Потом Мартирий произнес неожиданное слово — философское, почти чужеродное в его устах:
— Есть старое понятие: энтелехия. Так называли внутреннюю исполненность вещи, ее зрелую суть, тайное упрямство зерна, которому мало быть зерном. Но люди сделали из этого слово для педантов и учителей. Им кажется, будто исполненность — это гладкость, полировка, совершенная форма. Нет. Иногда энтелехия выглядит как рана, через которую существо прорывается в свою правду. Желудь не становится дубом благопристойно. Он трескается. Всё живое исполняется через нарушение прежней меры.
— А нищие духом? — спросил я, сам не зная, зачем.
Старец улыбнулся.
— Те, у кого нет капитала на собственную важность. Не убогие умом, как думают насмешники, и не ангелы в белых одеяниях. Это люди, у которых внутри перестали звенеть медные монеты самолюбия. Они бедны не способностями, а притязаниями. Потому и могут вместить больше, чем им принадлежит. А слова: «будьте совершенны…» — не приказ сделаться мрамором. Это, скорее, призыв не оставлять в сердце запертых комнат. Но человеку милы его запертые комнаты. Он там прячет и стыд, и тщеславие, и любимую скорбь.
Авдей слушал, кивал и вдруг сказал:
— В старом житии про блаженного Аксентия, которого, может, и не было, сказано, что он три года носил в мешке камень. Когда его спрашивали зачем, отвечал: «Чтобы помнить: есть вещи тяжелее греха». И только перед смертью признался: камень был не для напоминания, а для гордости. Ему нравилось быть человеком с тайной ношей. Вот и весь аскетизм.
Вечером над Мелитой поднялся ветер с моря. Он нес низкие тучи. На рынке смолкли голоса, ставни захлопали, как ладони в пустом храме. Я вышел во двор и увидел Авдея: он шел по лестнице на колокольню с жестяной чашкой для подаяния, той самой, с которой обычно сидел у ворот. Я крикнул ему, чтобы он слез, но он только помахал ложкой.
Старец Мартирий стоял рядом и не вмешивался.
— Он разобьется.
— Может быть.
— Вы позволите?
— Иногда юродивый делает за нас то, на что у нас не хватает нелепости.
Наверху Авдей привязал чашку на место молчавшего колокола. Ветер сразу схватил ее, ударил, и по всему двору прошел жалкий звон. Дрожащий звук пустой чашки. Монахи вышли на крыльцо. Несколько горожан остановились у ворот. Никто не смеялся.
Авдей сверху крикнул:
— Ну вот! Теперь у вас колокол для последних времен! Не зовет, не пугает, — только напоминает, что пустое тоже может звучать!
Мартирий перекрестился.
— Видишь, — сказал он мне, не поднимая головы, — символы погибают не тогда, когда над ними смеются, а когда их слишком хорошо понимают. И всё же, умирая, они иногда становятся правдивее. Раньше колокол говорил от лица силы. Теперь чашка говорит от лица нужды. Что из этого ближе к небу — не знаю.
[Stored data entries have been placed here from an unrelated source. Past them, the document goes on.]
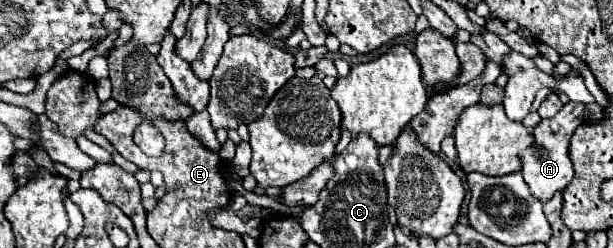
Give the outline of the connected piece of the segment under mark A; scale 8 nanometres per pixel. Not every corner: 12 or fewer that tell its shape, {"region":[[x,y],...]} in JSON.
{"region":[[570,101],[532,131],[520,153],[532,195],[548,201],[574,177],[568,147],[583,122]]}

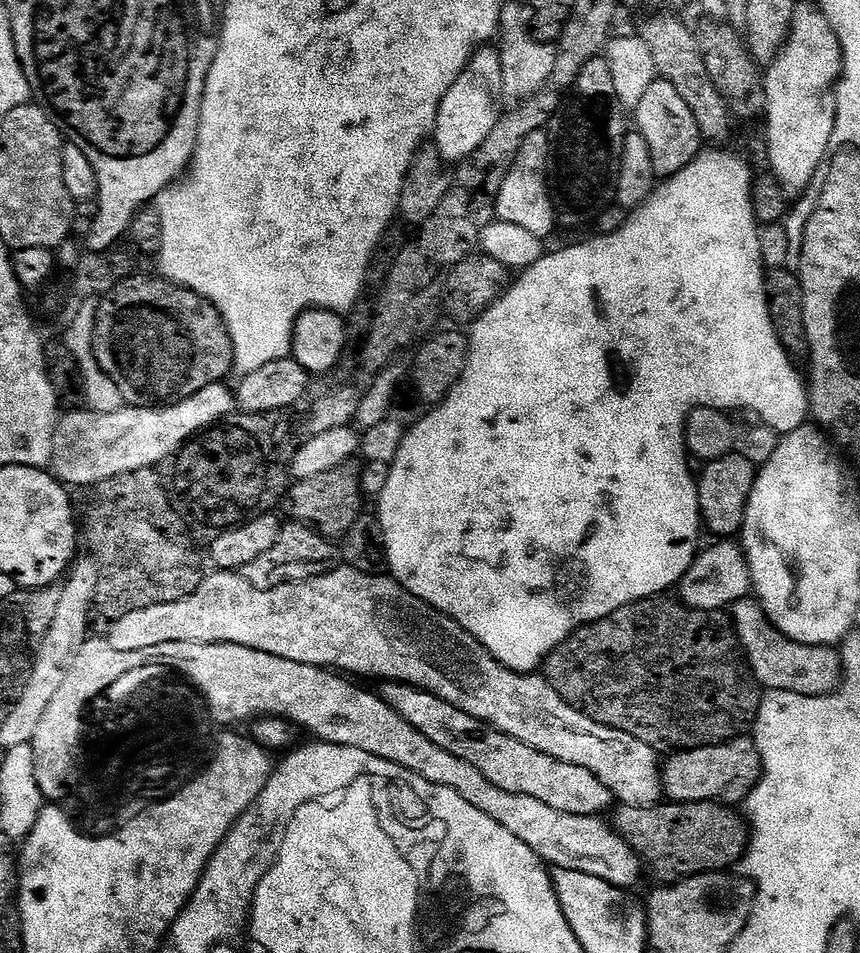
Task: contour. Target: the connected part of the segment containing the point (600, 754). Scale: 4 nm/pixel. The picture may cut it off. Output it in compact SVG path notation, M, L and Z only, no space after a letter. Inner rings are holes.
M564 720L551 721L550 754L558 758L558 762L566 762L574 766L582 766L582 770L590 770L602 786L612 791L613 797L626 808L649 808L661 803L664 796L661 757L646 742L638 742L630 734L622 734L613 728L575 728Z

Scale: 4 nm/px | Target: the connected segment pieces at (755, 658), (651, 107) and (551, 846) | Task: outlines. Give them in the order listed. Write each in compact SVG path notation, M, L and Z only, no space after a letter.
M752 598L737 600L731 605L730 619L736 630L739 647L746 657L747 667L750 672L752 667L752 672L756 675L757 685L765 684L763 686L765 689L784 692L784 684L812 684L812 660L820 656L821 645L799 644L789 636L783 636L773 626L759 603Z
M658 78L642 94L642 102L634 110L635 127L646 138L646 146L652 151L652 162L656 165L656 175L660 178L673 176L683 170L689 162L695 160L702 151L702 137L698 122L694 122L694 114L690 114L690 106L682 102L682 94L674 90L669 80Z
M507 794L508 817L506 823L510 834L526 846L545 865L565 868L594 878L602 878L613 888L628 890L628 887L642 876L642 865L636 851L621 838L619 832L603 824L603 819L594 816L575 816L558 810L550 810L538 798Z

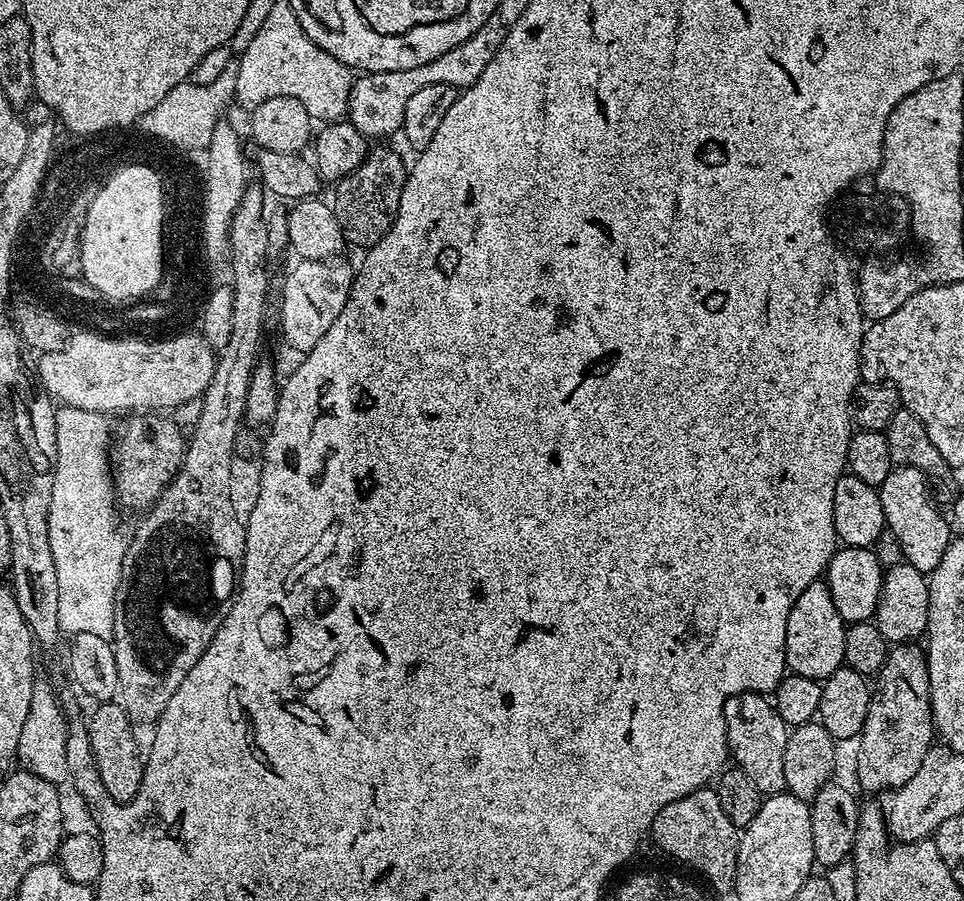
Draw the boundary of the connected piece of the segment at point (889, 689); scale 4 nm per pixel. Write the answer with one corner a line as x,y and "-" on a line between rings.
912,642
897,643
874,680
864,730
858,737
864,753
856,764
856,780
868,792
887,793
910,782
934,744
928,661
925,649
916,646

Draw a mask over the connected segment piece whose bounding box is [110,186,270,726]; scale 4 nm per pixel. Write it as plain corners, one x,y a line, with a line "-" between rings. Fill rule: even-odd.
252,186
245,187
244,194
240,199
240,208
235,211
234,218
231,222
231,230
228,236
230,258
230,287
234,294
234,318
230,326
230,342
226,342
226,346
219,349
216,366
214,368
214,378
210,382
210,386
206,386
202,397
202,414
198,414
194,418
196,424
190,428
190,439
187,441
184,452
184,460
180,464
180,469
176,471
176,475
164,488
164,492
158,497
156,503
151,505
143,513
144,516
140,520
140,525
136,528
136,533
130,536
124,550
124,561
122,562
122,574
118,582
118,590
114,598
114,630
111,634
112,649
114,650
114,662
118,662
118,702
123,708
128,711
129,718
132,719
133,725
141,726
140,724
155,725
159,720
160,715
166,710
166,706
170,702
170,698
174,698
174,690
178,690
178,686
182,686
182,678
186,678
186,674
194,666
194,662
198,662
198,658
202,658
202,654
206,650
206,646
210,646
210,642
214,638
214,634
218,630
218,626
222,626
222,622
226,618
229,610
229,605
216,604
219,600
225,602
231,601
235,597
236,589
240,583
240,571
244,565
244,530
246,527
245,521
236,513
236,508
232,505
232,455
236,452
236,435
240,432
240,424
245,423
244,411
246,410
246,394
250,390
250,378
252,371
256,369
258,357
256,351
260,348
260,338
264,334
264,311
268,308
268,269
270,263
267,258
266,240
267,234
264,232
264,224
260,219
260,212
263,210
263,204
266,201
265,193
259,188

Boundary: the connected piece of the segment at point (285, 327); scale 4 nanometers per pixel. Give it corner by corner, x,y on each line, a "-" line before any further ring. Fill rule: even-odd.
343,259
302,260
293,263
288,277
284,280
284,289
280,292
280,328
284,331
284,340
297,354
309,352
330,326
334,318
342,314
348,295
352,289
353,265
343,264

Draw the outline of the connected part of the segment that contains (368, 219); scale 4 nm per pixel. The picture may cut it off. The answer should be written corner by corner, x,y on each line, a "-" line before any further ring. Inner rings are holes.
373,147
358,166
358,170
354,170
349,176
343,176
341,180
335,181
336,197
331,197
330,203
333,214
338,218
338,226
349,245
357,244
360,250
367,250
373,248
386,235
398,214
398,202
402,202
402,190
407,177
406,160
404,164
403,158
388,148

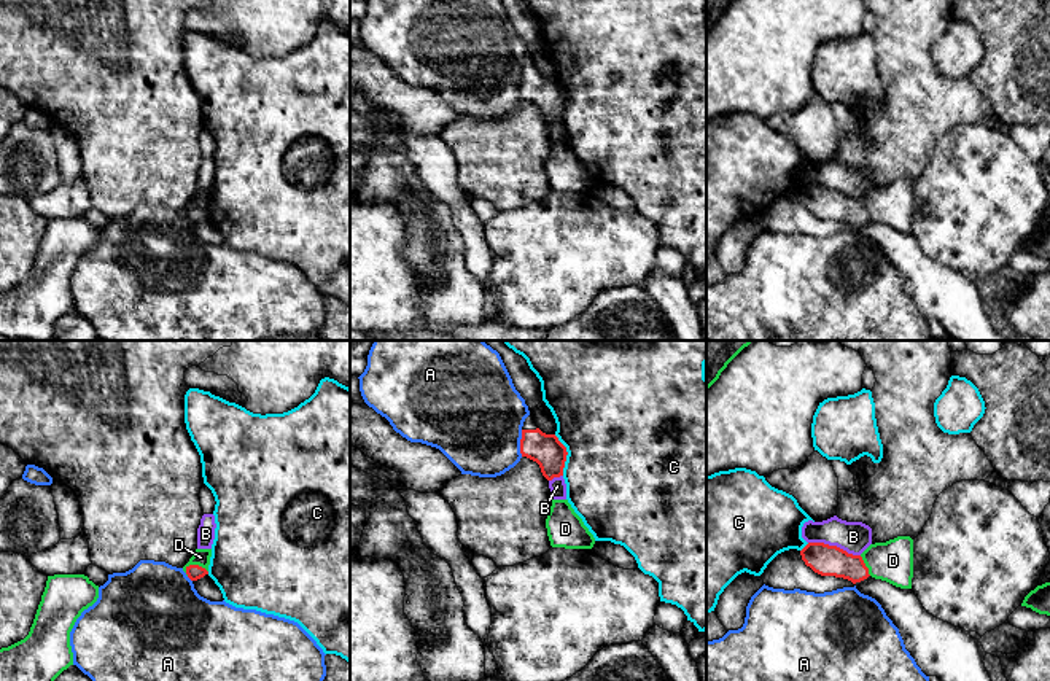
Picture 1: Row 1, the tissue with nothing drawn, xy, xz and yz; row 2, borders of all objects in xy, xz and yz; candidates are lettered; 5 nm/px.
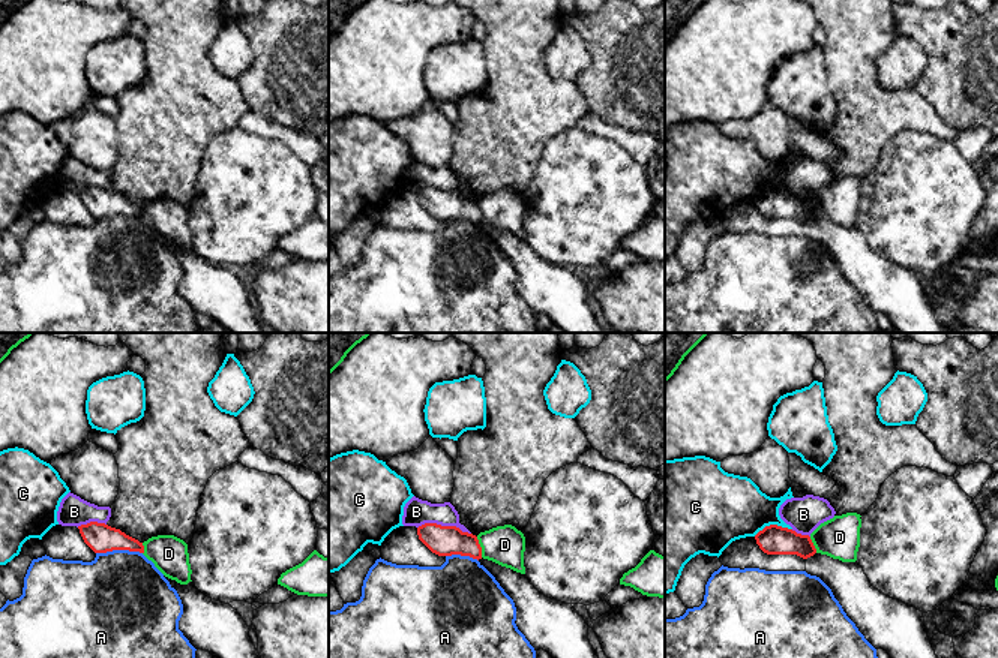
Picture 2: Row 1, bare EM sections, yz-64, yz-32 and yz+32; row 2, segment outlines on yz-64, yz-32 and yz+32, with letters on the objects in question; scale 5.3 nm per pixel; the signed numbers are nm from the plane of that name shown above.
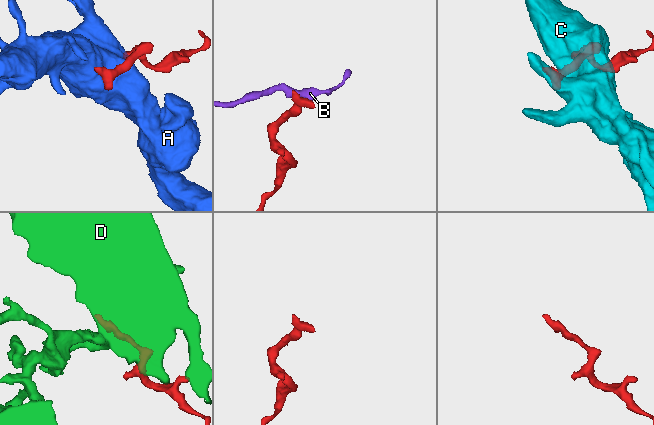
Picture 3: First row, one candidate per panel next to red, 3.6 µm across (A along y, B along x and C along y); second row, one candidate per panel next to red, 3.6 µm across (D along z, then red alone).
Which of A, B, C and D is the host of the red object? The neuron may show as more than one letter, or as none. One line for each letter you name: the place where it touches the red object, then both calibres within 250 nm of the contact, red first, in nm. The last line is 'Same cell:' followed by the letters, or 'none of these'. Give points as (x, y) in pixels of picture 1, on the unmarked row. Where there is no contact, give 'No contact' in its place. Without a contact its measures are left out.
D: Touches red at xy (196, 209). Thickness 80 nm (red) against 90 nm
Same cell: D

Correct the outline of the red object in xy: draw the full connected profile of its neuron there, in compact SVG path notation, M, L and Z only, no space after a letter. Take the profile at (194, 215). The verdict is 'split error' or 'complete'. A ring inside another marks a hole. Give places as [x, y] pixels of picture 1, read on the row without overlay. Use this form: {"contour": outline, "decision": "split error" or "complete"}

Я почти не спал. Мне чудилось, что весь монастырь — это не крепость веры и не ее руины, а промежуточное состояние, где камень пока еще служит молитве, а молитва уже согласна стать пылью. И в этом было что-то горькое. Не поражение — скорее, новая бедность, в которой человек вдруг остается без привычного декора: без пышной святости, без удобного цинизма, без права любоваться ни своей раной, ни своим исцелением.
Утром я собрал рукописи. На одном листе, вырванном, видимо, из неизвестного жития, была только одна фраза: «Бойся той минуты, когда ты перестанешь любить свою тень: там начинается не свет, а суд над именем». Я долго вертел листок в руках и не понял, кто кого там судит — Бог человека, человек Бога или пустота наши старые слова.
Когда я спускался с холма, город уже просыпался. Пекари открывали лавки, ослы мотали головами, женщины выливали воду на камни. Всё было обыкновенно до невыносимости. Я обернулся на колокольню. На ветру звенела жестяная чашка.
Мне тогда показалось — и я до сих пор не уверен, что ошибся, — что человеку, возможно, суждено проходить не между верой и безверием, не между трезвостью и исступлением, а между двумя видами пустоты. Одна опустошает, когда отнимает небо. Другая — когда слишком близко подводит к нему. Между ними мы и живем, как между двумя берегами невидимой реки, всё время путая жажду с гордостью, а полноту — с собственной удобной недостачей.
Чашка звенела мне вслед, пока дорога не свернула к солончакам. Потом звук исчез. Но иногда, в самую ясную минуту, мне кажется: исчез не он, а только мой слух.